Washington, D.C. 20507

(202) 663-4769

philip.kovnat@eeoc.gov

 

 



[1] The EEOC takes no position on any other issue in this appeal.

[2] Because this is an appeal of a grant of summary judgment for the defendant on the constructive discharge claim, and of a jury’s punitive damages award for the plaintiff, the following facts are based on the summary judgment and trial records, with all reasonable inferences drawn in favor of the plaintiff. Our discussion of punitive damages in the Argument section cites only evidence that was before the jury at trial.

[3] JA 2244 is the cover page for Plaintiff’s Exhibit 12, a recording of the conversation that was played for the jury. Citations to JA 2244 are citations to the underlying recording.

[4] The jury also found AutoZone liable for intentional infliction of emotional distress and awarded Ward $210,000 in compensatory and punitive damages for that state-law claim. JA 1983.

[5] Whitten applied Title VII principles and case law to a state-law claim. See 601 F.3d at 242-51. As the Supreme Court and this Court have recognized, Whitten therefore established Title VII precedent. See, e.g., Vance v. Ball State Univ., 570 U.S. 421, 431, 447 (2013); Dulaney v. Packaging Corp. of Am., 673 F.3d 323, 330 n.7 (4th Cir. 2012).

[6] Whitten is no longer good law with respect to certain holdings, including its application of a “deliberateness” standard to the plaintiff’s constructive discharge claim. 601 F.3d at 248. Nevertheless, Whitten’s precedential value is fully intact with respect to assessing whether work conditions are “objectively intolerable” in constructive discharge cases.

[7] After Kolstad was decided, a new Restatement of Agency—the Restatement (Third) of Agency (2006) (Third Restatement)—was published and did away with the Second Restatement’s managerial-capacity requirement for punitive damages. See id. § 7.03. The Third Restatement explained that “[a] slight majority of states” impose punitive damages on employers for the actions of an agent who “acted within the scope of employment . . . , without requiring any additional showing of culpability on the part of the employer.” Id. § 7.03 cmt. e.
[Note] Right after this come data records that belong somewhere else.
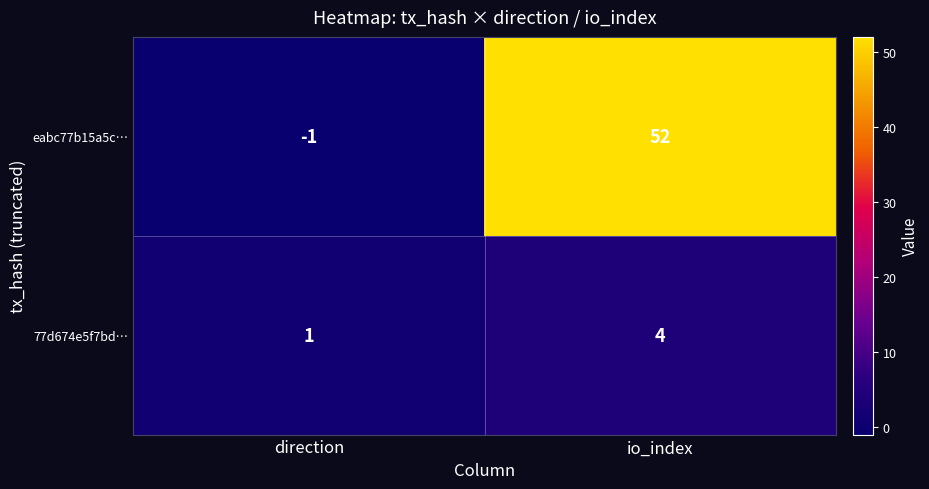

What is the sum of the eabc77b15a5c… values at io_index and direction?

51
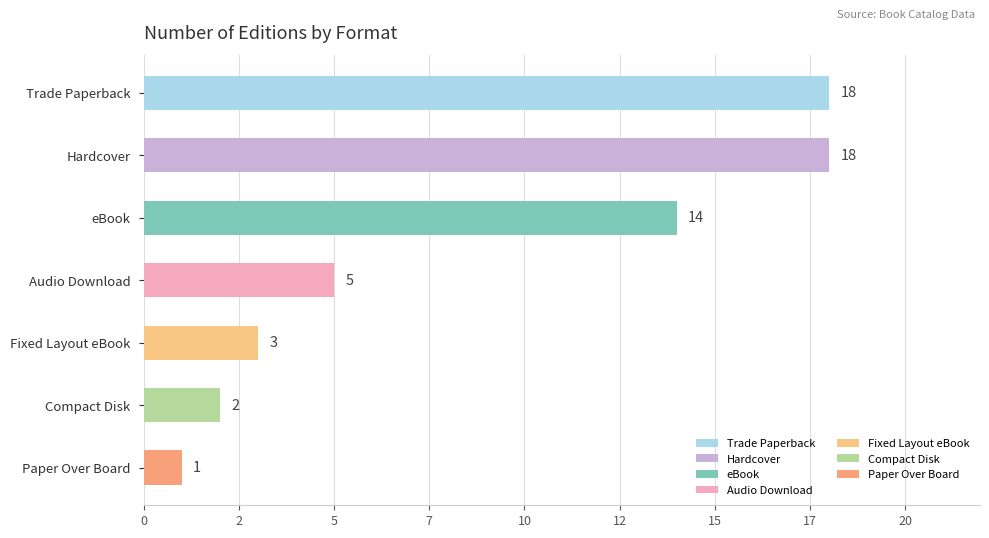

Are the bars horizontal?

Yes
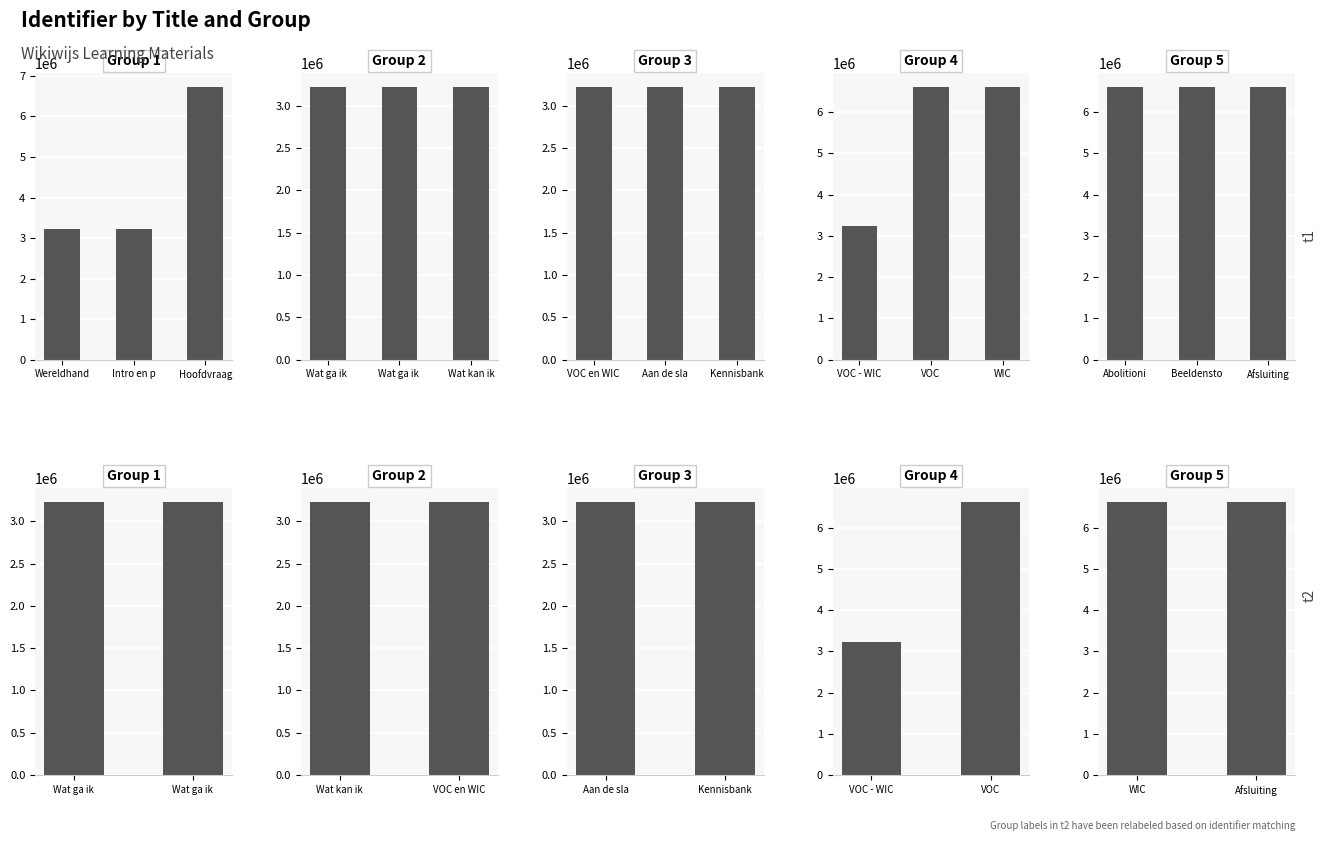

What are all the series names shown in the legend?

Group 1, Group 2, Group 3, Group 4, Group 5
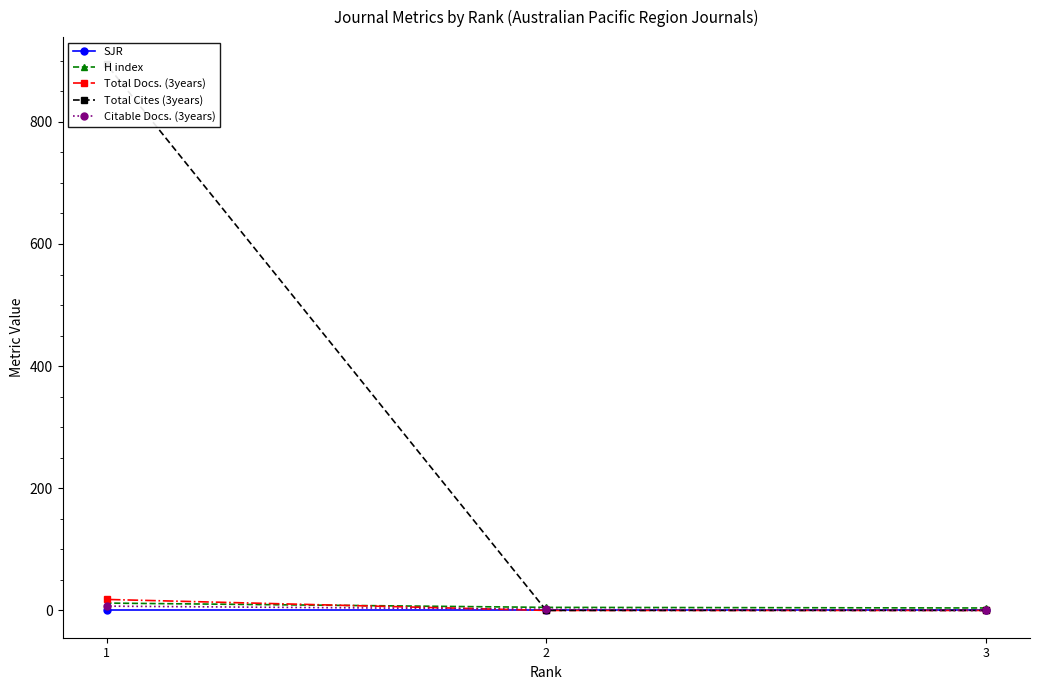

Reading left to right, transcribe all the data shown in this chart.

SJR: 3=0	2=0	1=0
H index: 3=4	2=5	1=12
Total Docs. (3years): 3=0	2=0	1=18
Total Cites (3years): 3=0	2=0	1=894
Citable Docs. (3years): 3=0	2=2	1=7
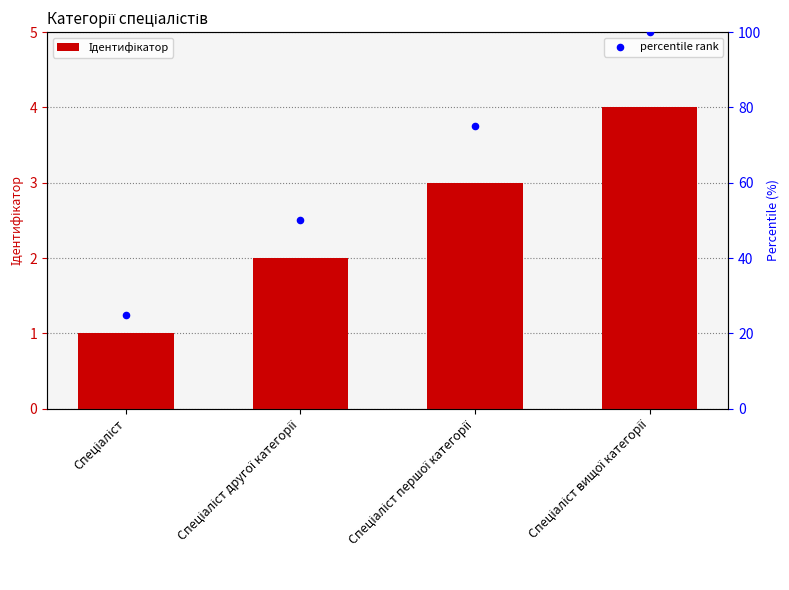

Which series reaches the minimum Y coordinate?

Ідентифікатор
This Court need not decide whether this new standard supplants the Second Restatement standard in Title VII punitive damages cases because the jury’s damages award should be affirmed here even under the Second Restatement’s more stringent standard.

[8] Lowery concerned punitive damages under 42 U.S.C. § 1981, but it is nonetheless applicable to Title VII cases. See 206 F.3d at 441 (explaining that “any case law construing the punitive damages standard set forth in § 1981a, for example Kolstad, is equally applicable to clarify the . . . punitive damages standard with respect to a § 1981 claim”).

[9] The only court of appeals to have applied a “higher management” standard like the one AutoZone proposes is the Eleventh Circuit, which adopted that standard before the Supreme Court decided Kolstad. See, e.g., EEOC v. Exel, Inc., 884 F.3d 1326, 1331-32 (11th Cir. 2018). As the Eleventh Circuit recently explained, however, its “higher management” standard “appears to conflict” with Kolstad. Id. at 1332. Moreover, a certiorari petition challenging the Eleventh Circuit’s “higher management” standard as at odds with the holdings of all other courts of appeals to have addressed the issue is currently pending before the Supreme Court. See Travis v. Exel, Inc., No. 18-533 (S. Ct.). In any event, this appeal is controlled by this Court’s precedent, which has not adopted a “higher management” standard. See supra pp. 17-18.